From two sources. While Tutu is a social progressive, he appears to be an old-school theologian. He simply cannot let go of centuries of Replacement Theology, in which all covenants with Jews were voided in favor of the New Jews, i.e. Christians. References to a Holy Land are interpreted allegorically; Jews should not lay claim to any piece of real estate, or expect to return to the Middle East. In fact, the Jewish return to their ancestral home came as a rude and unwelcome surprise to old-guard theologians.

American Jews have enjoyed decades of goodwill bridge-building with Christians. The Vatican’s 1965 Nostra Aetate, inspired by a saintly Pope who truly respected Jews, was a sea-change for the Catholic Church. Many evangelicals have been effusive in their philo-Semitism and support for Israel. But such is not the case among some Protestant denominations where classic rejection of Jews, conscious or otherwise, often persists without challenge.

While many mainline Protestants see a theological basis for respecting Jews and Judaism based on Romans 9-11, and many others simply understand the secular arguments for six million Jews as modern stakeholders in the Holy Land, others cannot bear the thought of a resurgent and empowered Jewish people. Jews were supposed to become footnotes to history, not chapter headings. Tutu remains caught in a theological time warp.

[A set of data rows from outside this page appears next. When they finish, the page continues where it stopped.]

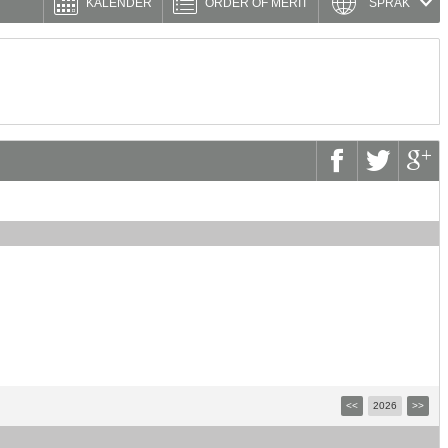
KALENDER
ORDER OF MERIT
SPRÅK
<<
2026
>>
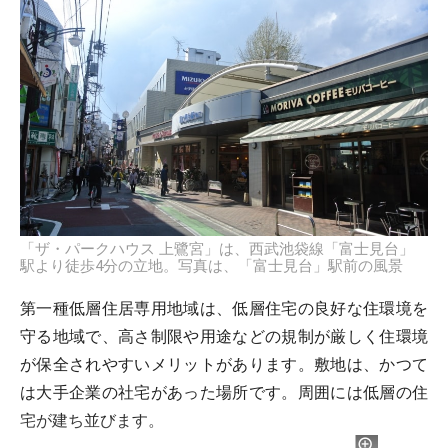
「ザ・パークハウス 上鷺宮」は、西武池袋線「富士見台」
駅より徒歩4分の立地。写真は、「富士見台」駅前の風景
第一種低層住居専用地域は、低層住宅の良好な住環境を
守る地域で、高さ制限や用途などの規制が厳しく住環境
が保全されやすいメリットがあります。敷地は、かつて
は大手企業の社宅があった場所です。周囲には低層の住
宅が建ち並びます。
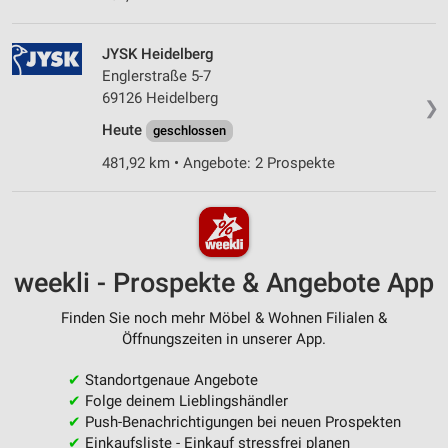
JYSK Heidelberg
Englerstraße 5-7
69126 Heidelberg
❯
Heute
geschlossen
481,92 km • Angebote: 2 Prospekte
weekli - Prospekte & Angebote App
Finden Sie noch mehr Möbel & Wohnen Filialen &
Öffnungszeiten in unserer App.
✔
Standortgenaue Angebote
✔
Folge deinem Lieblingshändler
✔
Push-Benachrichtigungen bei neuen Prospekten
✔
Einkaufsliste - Einkauf stressfrei planen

In the aftermath of the Holocaust, many Christians reconsidered their relationship with Jews. Two Popes – John XXIII and John Paul II – confronted the Holocaust with honesty, and made decisive changes in Church conduct. Tutu’s encounter with the Holocaust apparently took an opposite turn.

Tutu’s mentor was Mohandas Gandhi, who had a blind spot for the lives of Jews. Faced with the rising specter of Hitler’s threats against the Jewish people, Gandhi was asked what Jews ought to do. In 1938, he essentially counseled them to commit suicide: “The calculated violence of Hitler may even result in a general massacre of the Jews.... But if the Jewish mind could be prepared for voluntary suffering, even the massacre I have imagined could be turned into a day of thanksgiving and joy.”

Gandhi compounded this outrage as the conflict between Jews and Arabs in the Holy Land heated up, incited by Hitler’s ally, the Grand Mufti of Jerusalem. Gandhi insisted that the Jews had no place there, “only by the goodwill of the Arabs....There are hundreds of ways of reasoning with the Arabs, if they will only discard the help of the British bayonet.”

One such was for the Jews to “offer satyagraha to the Arabs and offer themselves to be shot or thrown into the Dead Sea without raising a little finger against them.”

Tutu, the student seems to have learned well from his teacher.

But instead of disappearing, three years after the liberation of Auschwitz, the Jewish people rose from the dead to declare the modern State of Israel. Six decades later, against all odds, the Jewish state thrives.

Most rank and file churchgoers have room for two narratives. They seek ways to improve the lot of their Palestinian co-religionists without rejecting the Jewish people’s right to pursue their national and spiritual future. That tolerant vision – not Tutu’s willful blindness – may be the best last hope for peace.

Rabbi Abraham Cooper is associate dean of the Simon Wiesenthal Center. Rabbi Yitzchok Adlerstein is director of Interfaith Relations for the Simon Wiesenthal Center.